British Conservative Party lawmaker Mark Spencer argued in the House of Commons earlier this week that the horse-meat crisis arose partly because “we have lost context of how valuable food is.”
“You could say the same about car tires,” he said. “You would never buy secondhand cheap car tires from someone on the cheap, because you would instantly recognize that your own individual safety is at risk.”
It is true that in many Western countries, food has rarely been so cheap, and we have never been so dependent on cheap food. In Britain, for instance, food once was one of the major household expenses, but U.K. households now spend less on food than on transport, culture and recreation, housing or fuel.
According to the Office for National Statistics, British households on average spent just over 11 percent of their income on food in 2011, considerably less than a few decades ago. But the global economic crisis has hit incomes.
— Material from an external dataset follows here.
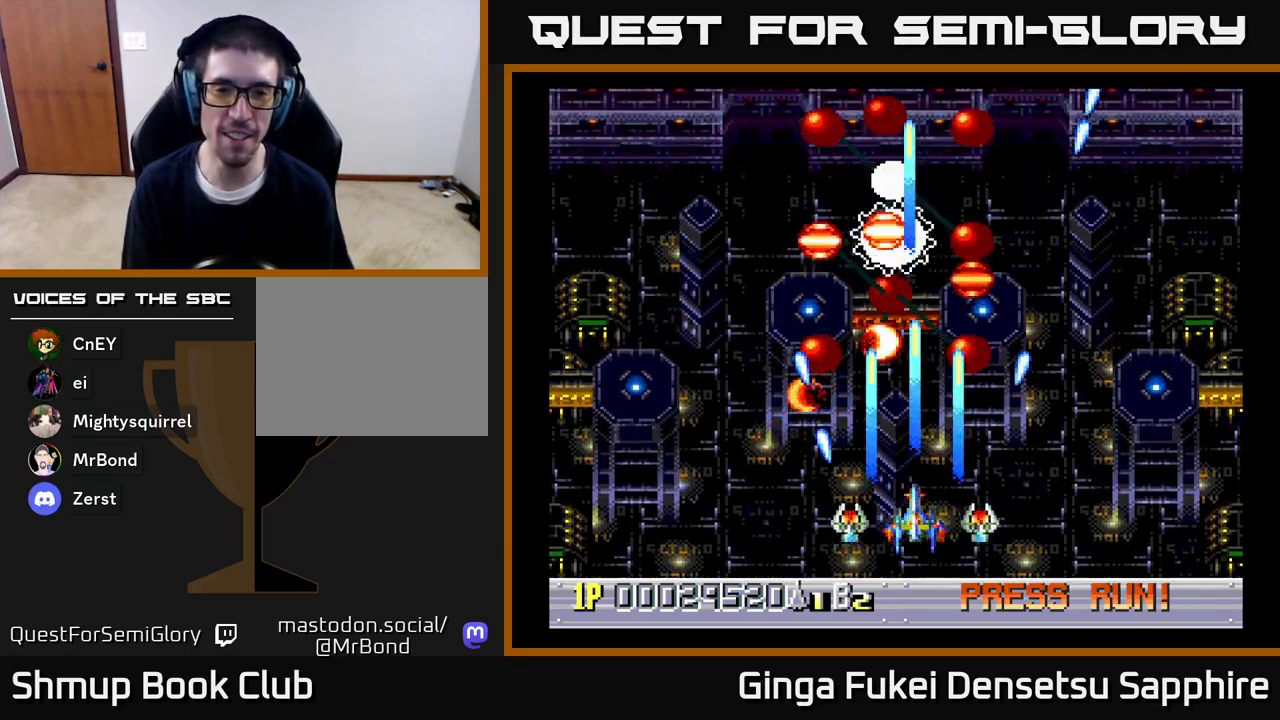
{"buttons": ["A"], "left_stick": "center", "right_stick": "center", "events": [[17, "DPAD_UP", "down"], [33, "DPAD_RIGHT", "down"], [150, "DPAD_RIGHT", "up"], [150, "DPAD_UP", "up"], [400, "DPAD_LEFT", "down"], [500, "DPAD_LEFT", "up"]]}
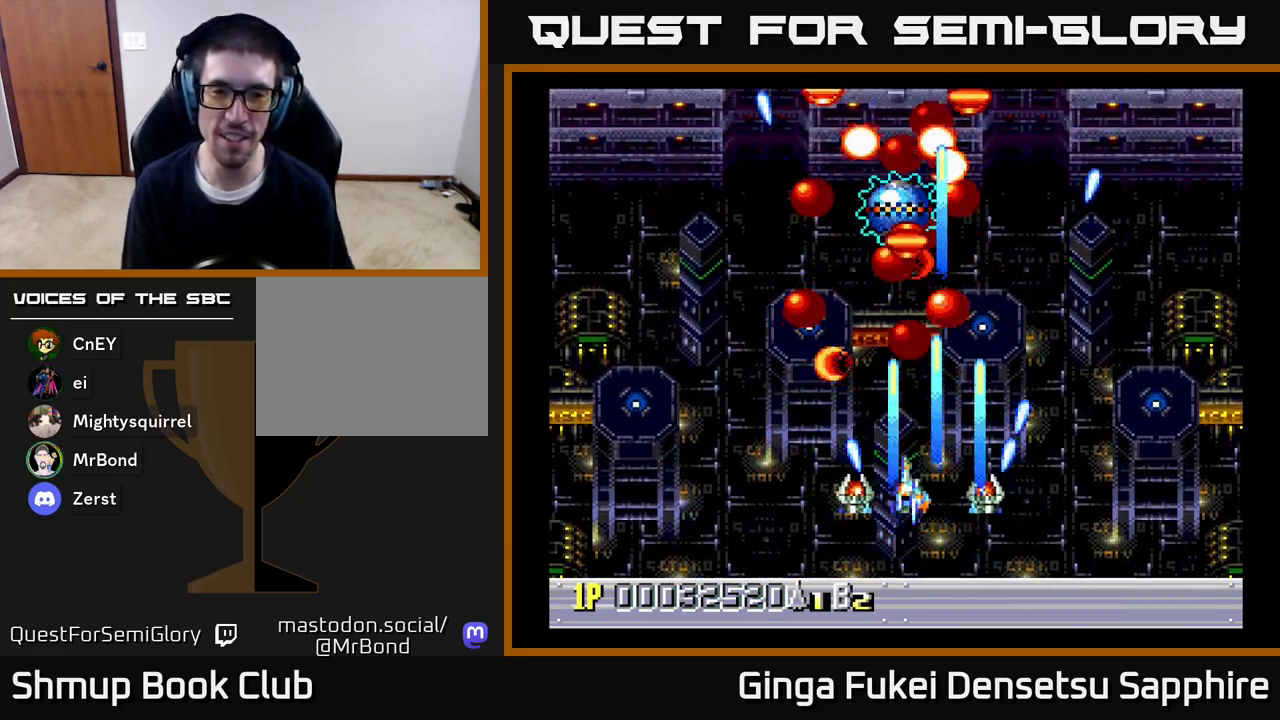
{"buttons": ["A"], "left_stick": "center", "right_stick": "center", "events": [[383, "DPAD_DOWN", "down"], [467, "DPAD_DOWN", "up"]]}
Simultaneously, factors including bad weather and growing demand have caused prices to rise for staples such as wheat, corn and soybeans.
In the austerity-hit countries of Europe, people are buying less food and seeking cheaper food. So there has been a rise in demand for low-cost processed foods, including cheap burgers, pasta meals and pies. Supermarkets, under pressure to offer cheap food, demand suppliers provide products for less. That means bulking out burgers with cheap ingredients.
Some in Britain have blamed the horse-meat fraud on an abrupt European ban on the use of “desinewed meat,” the minced flesh that comes from rubbing animal carcasses that have already been stripped of prime cuts. Desinewed meat played a major role in British meat products, but since last year’s ban, suppliers have had to find a replacement.
And that, some believe, is where horse meat came into the picture.
Elizabeth Dowler, professor of food and social policy at the University of Warwick, noted the root of the problem is that food has become a vast international industry whose main concern is the bottom line, saying: “Food is treated as a commodity. It is not seen as something that contributes to well-being.”
European fears about horse meat echo those that swept across the United States last year when the use of a meat product dubbed “pink slime” became widely known. Like desinewed meat or horse flesh, it was never alleged that pink slime was unfit for human consumption, but the thought of fatty bits of beef being treated with a puff of ammonia to kill bacteria was something of a turnoff for Americans.
The reaction to pink slime was drastic. Fast-food companies, including McDonald’s, changed their menus. Grocery stores promised to stop selling it. All but three states opted against buying meat with the product for school meals. And the meat processors that churned out the product began closing plants and laying off employees.
Cazes-Valette predicted a similar reaction in Europe. “People will go back to buying pure beef that they’re going to prepare themselves,” she said. “Maybe they’re even going to go back to the butcher, where they know what’s going on.”
And, she added, rather than pay more, “they’re going to eat less.”
But Michael Walker, a science and food law consultant to British food-testing and analysis company LGC, said it will be hard for people to break their dependence on a complex food-supply chain, especially if they want year-round availability of a wide range of products.
Walker said the horse-meat scandal shows the system of testing and regulation is fallible, but not fundamentally broken.
Walker said the science of DNA testing that exposes adulterated meat is robust, but that regulators, many of whom are facing government budget cuts, needed to use more “intelligence-led sampling” to catch offenders.
“The ingenuity of fraudsters is almost infinite, but we must do our best to try and keep up,” he said.